## TRAVAIL DEMANDÉ
Recopiez intégralement le texte sur la guerre de la Russie en Ukraine, sans rien y modifier.

Russie, la fin des illusions en Ukraine ?

 


Depuis février 2022, la Russie a provoqué une guerre avec l’Ukraine, sensée être brève. D’où le nom donné par les hiérarques à Moscou « d’opération militaire spéciale ». 52 mois plus tard celle-ci, de moins en moins spéciale, se poursuit. Avec des bilans humains catastrophiques dans les deux camps.

Clignotants au rouge
Sur le plan militaire, les résultats sont maigres, malgré la communication du Kremlin relayée par ses inconditionnels, notamment français (civils et parfois militaires). Avec des gains territoriaux limités et des FAFR qui ne progressent pas. Les lignes de front se stabilisent tandis que je viens de l’évoquer, les pertes humaines mais aussi matérielles sont majeures. Comme le précise le politiste russe Vladislav Inozemtsev* « Celui qui ne "capitalise" pas sur ses premiers succès, et espère devenir à la fin le plus grand stratège de l’histoire, reste perdant ou, à tout le moins, ne gagne pas 
». Pour lui, « le Kremlin est enlisé dans une guerre sans issue en Ukraine ». Autre conséquence : l’économie de guerre s’essouffle. Et l’opinion publique russe, bien que bridée, semble montrer des signes de démotivation.

## DONNÉES FOURNIES
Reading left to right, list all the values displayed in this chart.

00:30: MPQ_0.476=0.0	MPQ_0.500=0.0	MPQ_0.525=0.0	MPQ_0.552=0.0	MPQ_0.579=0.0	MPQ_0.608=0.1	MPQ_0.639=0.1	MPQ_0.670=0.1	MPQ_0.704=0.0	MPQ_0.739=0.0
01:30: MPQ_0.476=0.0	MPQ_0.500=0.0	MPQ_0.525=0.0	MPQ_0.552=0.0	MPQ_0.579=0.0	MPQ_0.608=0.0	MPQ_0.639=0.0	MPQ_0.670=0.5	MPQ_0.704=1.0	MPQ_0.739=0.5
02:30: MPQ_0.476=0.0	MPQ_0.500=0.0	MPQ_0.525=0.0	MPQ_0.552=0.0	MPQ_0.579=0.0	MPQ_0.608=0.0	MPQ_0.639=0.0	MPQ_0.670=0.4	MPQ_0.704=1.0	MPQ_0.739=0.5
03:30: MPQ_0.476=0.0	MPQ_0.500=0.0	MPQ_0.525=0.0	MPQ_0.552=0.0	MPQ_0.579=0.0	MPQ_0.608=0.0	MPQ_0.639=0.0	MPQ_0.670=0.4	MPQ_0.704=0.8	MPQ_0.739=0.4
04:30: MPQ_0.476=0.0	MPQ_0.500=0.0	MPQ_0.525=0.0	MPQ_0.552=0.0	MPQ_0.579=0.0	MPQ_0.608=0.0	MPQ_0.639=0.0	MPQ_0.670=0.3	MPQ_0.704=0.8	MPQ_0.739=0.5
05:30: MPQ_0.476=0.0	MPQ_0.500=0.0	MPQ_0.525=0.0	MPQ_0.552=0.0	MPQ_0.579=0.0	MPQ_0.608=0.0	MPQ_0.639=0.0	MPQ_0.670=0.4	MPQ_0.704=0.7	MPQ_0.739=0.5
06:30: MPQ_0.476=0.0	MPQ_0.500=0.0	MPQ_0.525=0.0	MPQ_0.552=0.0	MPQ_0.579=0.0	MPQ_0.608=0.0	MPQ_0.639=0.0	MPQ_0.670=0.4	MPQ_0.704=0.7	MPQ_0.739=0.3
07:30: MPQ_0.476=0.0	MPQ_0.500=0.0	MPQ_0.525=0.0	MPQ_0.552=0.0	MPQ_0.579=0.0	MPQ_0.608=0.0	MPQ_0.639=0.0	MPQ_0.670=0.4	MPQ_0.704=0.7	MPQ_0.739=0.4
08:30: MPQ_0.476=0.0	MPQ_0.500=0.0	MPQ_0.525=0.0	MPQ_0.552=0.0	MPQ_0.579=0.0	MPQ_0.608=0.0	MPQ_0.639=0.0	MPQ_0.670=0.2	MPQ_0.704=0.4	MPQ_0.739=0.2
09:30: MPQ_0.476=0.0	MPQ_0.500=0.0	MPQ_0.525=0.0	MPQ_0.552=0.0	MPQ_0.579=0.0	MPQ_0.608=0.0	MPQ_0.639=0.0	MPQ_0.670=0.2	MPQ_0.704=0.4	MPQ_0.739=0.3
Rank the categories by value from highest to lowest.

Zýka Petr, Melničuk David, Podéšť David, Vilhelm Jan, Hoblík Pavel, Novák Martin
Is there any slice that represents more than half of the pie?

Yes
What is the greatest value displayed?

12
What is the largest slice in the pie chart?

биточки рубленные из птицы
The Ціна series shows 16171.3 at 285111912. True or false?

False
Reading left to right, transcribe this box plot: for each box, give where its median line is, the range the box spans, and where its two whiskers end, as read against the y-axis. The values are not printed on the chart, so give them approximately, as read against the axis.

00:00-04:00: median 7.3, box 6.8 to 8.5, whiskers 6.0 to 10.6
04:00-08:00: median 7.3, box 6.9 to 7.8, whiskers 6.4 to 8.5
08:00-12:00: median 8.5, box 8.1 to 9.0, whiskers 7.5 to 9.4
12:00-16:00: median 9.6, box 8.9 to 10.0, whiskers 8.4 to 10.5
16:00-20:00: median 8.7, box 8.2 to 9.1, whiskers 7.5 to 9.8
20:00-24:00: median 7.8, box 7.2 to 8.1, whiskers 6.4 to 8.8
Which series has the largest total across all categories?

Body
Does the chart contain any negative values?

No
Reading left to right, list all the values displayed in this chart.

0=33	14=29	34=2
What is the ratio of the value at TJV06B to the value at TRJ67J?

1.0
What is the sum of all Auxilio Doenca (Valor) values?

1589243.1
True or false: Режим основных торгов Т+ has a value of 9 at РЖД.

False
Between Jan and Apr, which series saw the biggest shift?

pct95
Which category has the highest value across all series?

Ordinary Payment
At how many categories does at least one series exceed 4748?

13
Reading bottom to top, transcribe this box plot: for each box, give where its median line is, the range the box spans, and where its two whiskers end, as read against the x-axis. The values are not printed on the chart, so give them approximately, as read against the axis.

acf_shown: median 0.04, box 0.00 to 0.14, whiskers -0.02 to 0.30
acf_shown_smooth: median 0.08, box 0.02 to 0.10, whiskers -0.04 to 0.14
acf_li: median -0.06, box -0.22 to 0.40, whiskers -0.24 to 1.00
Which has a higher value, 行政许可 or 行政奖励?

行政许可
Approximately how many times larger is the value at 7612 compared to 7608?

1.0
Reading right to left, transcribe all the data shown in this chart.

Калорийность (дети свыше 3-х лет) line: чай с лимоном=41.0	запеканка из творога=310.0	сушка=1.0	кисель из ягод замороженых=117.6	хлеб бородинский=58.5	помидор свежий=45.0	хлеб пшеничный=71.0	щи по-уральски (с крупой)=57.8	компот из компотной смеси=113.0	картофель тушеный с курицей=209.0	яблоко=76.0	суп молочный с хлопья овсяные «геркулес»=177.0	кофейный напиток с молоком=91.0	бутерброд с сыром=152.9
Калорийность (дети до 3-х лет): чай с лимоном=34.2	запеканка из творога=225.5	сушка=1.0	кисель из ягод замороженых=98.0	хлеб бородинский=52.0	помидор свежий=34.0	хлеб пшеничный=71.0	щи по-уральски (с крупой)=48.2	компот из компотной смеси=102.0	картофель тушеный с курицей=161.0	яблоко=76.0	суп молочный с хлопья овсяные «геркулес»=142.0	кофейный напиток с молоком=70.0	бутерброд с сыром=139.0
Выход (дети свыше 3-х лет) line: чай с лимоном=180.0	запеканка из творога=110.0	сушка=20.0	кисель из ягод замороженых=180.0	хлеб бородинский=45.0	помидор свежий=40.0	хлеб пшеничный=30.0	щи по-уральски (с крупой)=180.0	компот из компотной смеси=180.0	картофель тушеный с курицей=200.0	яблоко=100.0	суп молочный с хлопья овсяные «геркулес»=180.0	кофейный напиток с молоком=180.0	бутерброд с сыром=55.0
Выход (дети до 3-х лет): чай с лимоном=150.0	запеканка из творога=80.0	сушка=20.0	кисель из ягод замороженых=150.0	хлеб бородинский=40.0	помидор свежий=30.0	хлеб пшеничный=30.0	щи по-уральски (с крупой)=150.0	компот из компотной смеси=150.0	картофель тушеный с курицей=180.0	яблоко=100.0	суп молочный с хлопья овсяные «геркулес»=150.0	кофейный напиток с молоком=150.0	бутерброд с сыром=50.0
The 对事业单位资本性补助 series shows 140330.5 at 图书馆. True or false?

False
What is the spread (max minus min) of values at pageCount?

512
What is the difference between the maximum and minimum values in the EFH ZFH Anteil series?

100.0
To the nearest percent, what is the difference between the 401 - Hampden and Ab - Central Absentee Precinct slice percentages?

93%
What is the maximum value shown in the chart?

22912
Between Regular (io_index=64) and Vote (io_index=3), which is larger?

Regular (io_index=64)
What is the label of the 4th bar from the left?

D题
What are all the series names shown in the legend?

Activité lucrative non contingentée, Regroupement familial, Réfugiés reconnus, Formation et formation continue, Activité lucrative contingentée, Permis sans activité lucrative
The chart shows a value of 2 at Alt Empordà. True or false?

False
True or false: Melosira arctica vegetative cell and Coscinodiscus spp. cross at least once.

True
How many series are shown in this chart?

## RÉSULTAT ATTENDU
Russie, la fin des illusions en Ukraine ?

 


Depuis février 2022, la Russie a provoqué une guerre avec l’Ukraine, sensée être brève. D’où le nom donné par les hiérarques à Moscou « d’opération militaire spéciale ». 52 mois plus tard celle-ci, de moins en moins spéciale, se poursuit. Avec des bilans humains catastrophiques dans les deux camps.

Clignotants au rouge
Sur le plan militaire, les résultats sont maigres, malgré la communication du Kremlin relayée par ses inconditionnels, notamment français (civils et parfois militaires). Avec des gains territoriaux limités et des FAFR qui ne progressent pas. Les lignes de front se stabilisent tandis que je viens de l’évoquer, les pertes humaines mais aussi matérielles sont majeures. Comme le précise le politiste russe Vladislav Inozemtsev* « Celui qui ne "capitalise" pas sur ses premiers succès, et espère devenir à la fin le plus grand stratège de l’histoire, reste perdant ou, à tout le moins, ne gagne pas 
». Pour lui, « le Kremlin est enlisé dans une guerre sans issue en Ukraine ». Autre conséquence : l’économie de guerre s’essouffle. Et l’opinion publique russe, bien que bridée, semble montrer des signes de démotivation.